Una prestazione opaca, probabilmente la peggiore dell’anno, contro una delle squadre più solide e attrezzate del campionato.
Il match resta in equilibrio soltanto nel primo set, perso dagli aretini 25-23 anche a causa di diversi errori evitabili. Dal secondo parziale in poi, però, la gara prende una direzione chiara:
Pontedera aumenta ritmo ed efficacia, imponendo il proprio gioco e mettendo seriamente in difficoltà Arezzo, che fatica a reagire sia sul piano tecnico che mentale.
Al termine dell’incontro, il coach del Club Arezzo Morelli non nasconde amarezza e delusione:
“Pontedera è una squadra costruita molto bene, con atleti di primissimo livello come Pantalei e Bergoli.
I loro sistemi di gioco sono tra i più efficienti del campionato e in casa sono imbattuti: complimenti a coach Bulleri e al suo staff, la vittoria è assolutamente meritata.
Dal nostro lato, dopo un primo set comunque combattuto, siamo usciti completamente dalla partita.
In attacco c’è stata una carenza evidente e generale, fatta eccezione per Leonardo Ricci, autore dell’ennesima buona prestazione.
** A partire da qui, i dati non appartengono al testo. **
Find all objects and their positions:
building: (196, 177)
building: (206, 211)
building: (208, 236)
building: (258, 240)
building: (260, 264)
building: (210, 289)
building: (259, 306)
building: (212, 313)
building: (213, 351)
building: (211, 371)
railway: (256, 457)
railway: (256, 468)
Ma ciò che preoccupa di più è stato l’atteggiamento: è mancata la giusta resilienza, la determinazione, la voglia di lottare su ogni pallone.
Le difficoltà della stagione non possono e non devono essere un alibi. Fiducia, carattere e spirito di sacrificio devono esserci sempre.
Alcuni ragazzi, inoltre, stanno rendendo sotto il livello mostrato nel girone d’andata: con questa classifica non c’è tempo per rallentare.
Serve da parte di tutti un’inversione di marcia seria e immediata, altrimenti la situazione rischia di complicarsi ulteriormente.”
Ora lo sguardo è già rivolto al prossimo impegno: sabato 14, al Palazzetto, arriverà Cascia per una sfida casalinga che il Club Arezzo non può permettersi di fallire. Una partita chiave per ritrovare fiducia, punti e soprattutto una risposta concreta sul campo.